If these were only isolated incidents, we could possibly place the blame on over eager police officers in a particular jurisdiction, or perhaps a police force that doesn’t train its officers well enough on the use of deadly force. As Randy Balko, who has been on top of this issue for a long time now, points out, though, these are just the most recent incidents among many, and points to this report of another shooting in Merced, California:
Mary Silva, a 68-year-old retiree, said deputies got the wrong house when they burst into her Winton Way apartment at 6:30 a.m. on the day of the raids.
Silva said she was sleeping when she heard loud banging at her front door and a voice calling “Open up!”
Before she could answer, Silva said, deputies broke through her front door and threw a smoke bomb onto her carpet. As Silva stood in her nightgown, about 10 officers surrounded her with weapons drawn, she said.

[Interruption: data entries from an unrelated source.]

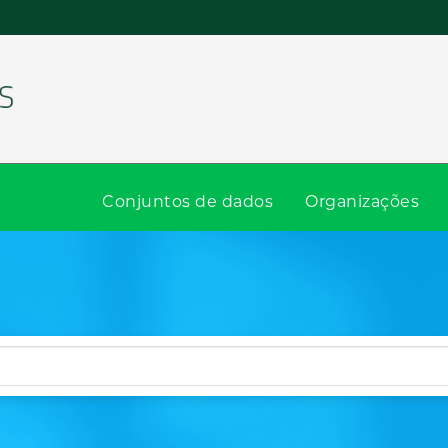
Conjuntos de dados
Organizações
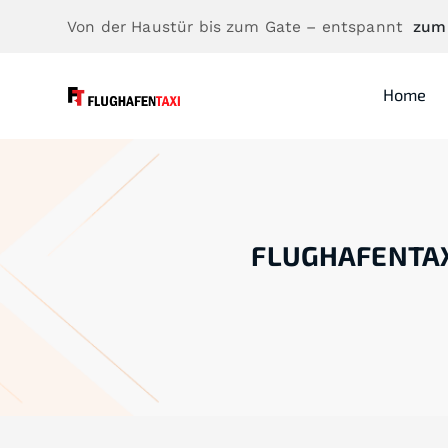
Von der Haustür bis zum Gate – entspannt
zum
Home
FLUGHAFENTA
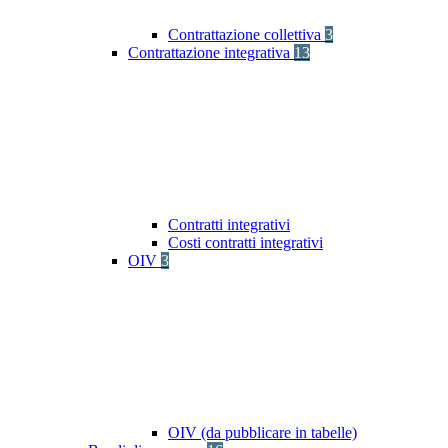
Contrattazione collettiva
3
Contrattazione integrativa
13
Contratti integrativi
Costi contratti integrativi
OIV
3
OIV (da pubblicare in tabelle)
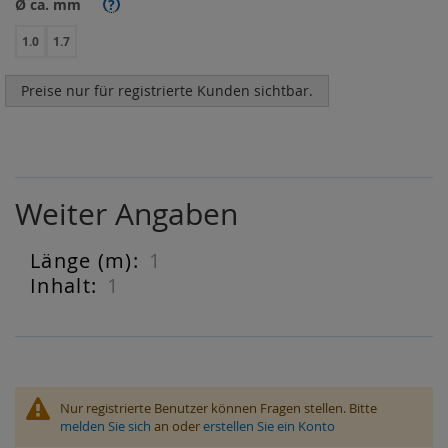
Ø ca. mm
?
1.0
1.7
Preise nur für registrierte Kunden sichtbar.
Weiter Angaben
1
Weiter
Angaben
1
Nur registrierte Benutzer können Fragen stellen. Bitte
melden Sie sich
an oder
erstellen Sie ein Konto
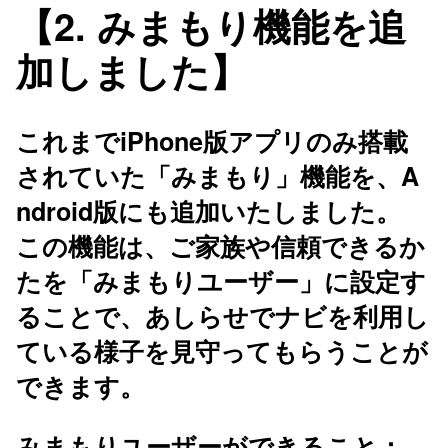
【2. みまもり機能を追
加しました】
これまでiPhone版アプリのみ搭載
されていた「みまもり」機能を、A
ndroid版にも追加いたしました。
この機能は、ご家族や信頼できるか
たを「みまもりユーザー」に設定す
ることで、あしらせでナビを利用し
ている様子を見守ってもらうことが
できます。
みまもりユーザーができること：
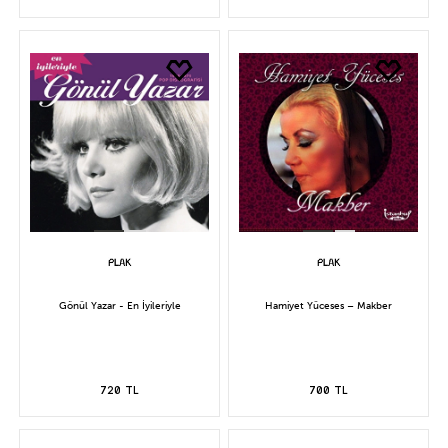
Gönül Yazar - En İyileriyle
Hamiyet Yüceses – Makber
720 TL
700 TL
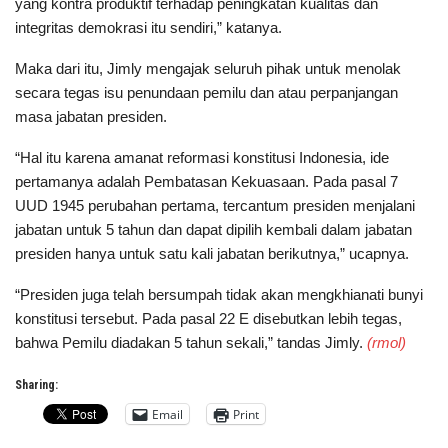
yang kontra produktif terhadap peningkatan kualitas dan
integritas demokrasi itu sendiri,” katanya.
Maka dari itu, Jimly mengajak seluruh pihak untuk menolak
secara tegas isu penundaan pemilu dan atau perpanjangan
masa jabatan presiden.
“Hal itu karena amanat reformasi konstitusi Indonesia, ide
pertamanya adalah Pembatasan Kekuasaan. Pada pasal 7
UUD 1945 perubahan pertama, tercantum presiden menjalani
jabatan untuk 5 tahun dan dapat dipilih kembali dalam jabatan
presiden hanya untuk satu kali jabatan berikutnya,” ucapnya.
“Presiden juga telah bersumpah tidak akan mengkhianati bunyi
konstitusi tersebut. Pada pasal 22 E disebutkan lebih tegas,
bahwa Pemilu diadakan 5 tahun sekali,” tandas Jimly.
(rmol)
Sharing:
Email
Print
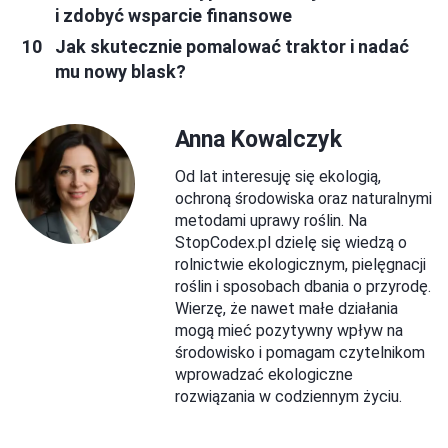
i zdobyć wsparcie finansowe
Jak skutecznie pomalować traktor i nadać
mu nowy blask?
Anna Kowalczyk
Od lat interesuję się ekologią,
ochroną środowiska oraz naturalnymi
metodami uprawy roślin. Na
StopCodex.pl dzielę się wiedzą o
rolnictwie ekologicznym, pielęgnacji
roślin i sposobach dbania o przyrodę.
Wierzę, że nawet małe działania
mogą mieć pozytywny wpływ na
środowisko i pomagam czytelnikom
wprowadzać ekologiczne
rozwiązania w codziennym życiu.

They shouted, “Where is he? Where is he?”
Silva told deputies she lives alone. She said they responded, “Shut up! Don’t move!”
The team was looking for 24-year-old Reginaldo Ramirez, who lives next door to Silva.
But the search warrant deputies gave Silva lists an entirely different address — not Silva’s house or the house next door. Silva said deputies gave her the search warrant several hours after the initial raid.
Pazin said deputies may have transposed numbers in the address on the warrant, but that law enforcement acted in good faith when they entered Silva’s house.
The police are blaming the suspect they were looking for, who allegedly used Silva’s house when he was arrested at some point in the past. But, as Balko, points out, that’s just evading responsibility:
Police, on the other hand, are accountable to us. The least we can demand of them is that they do the necessary legwork before barging into our homes. Parzin’s men failed the people they serve in that regard. They took the word of a criminal. They did no corroborating investigation to see that the address he listed was indeed where he lived, or to see if other, innocent people may live there. Not only that, but they then transposed the numbers on the search warrant. They erred. Big time. They ought to cop to it. That is precisely where the “finger of blame” ought to be pointed.
The problem is, I think, that no-knock raids make it easy for the police to evade that responsibility. The warrant says they can go into a particular house without announcing their presence, so they do it. The fact that they may not even have the right house apparently doesn’t even enter their mind.
If nothing else Silva is lucky she didn’t have a gun in the house or that she otherwise didn’t try to defend herself, or she would’ve ended up like the woman in Atlanta.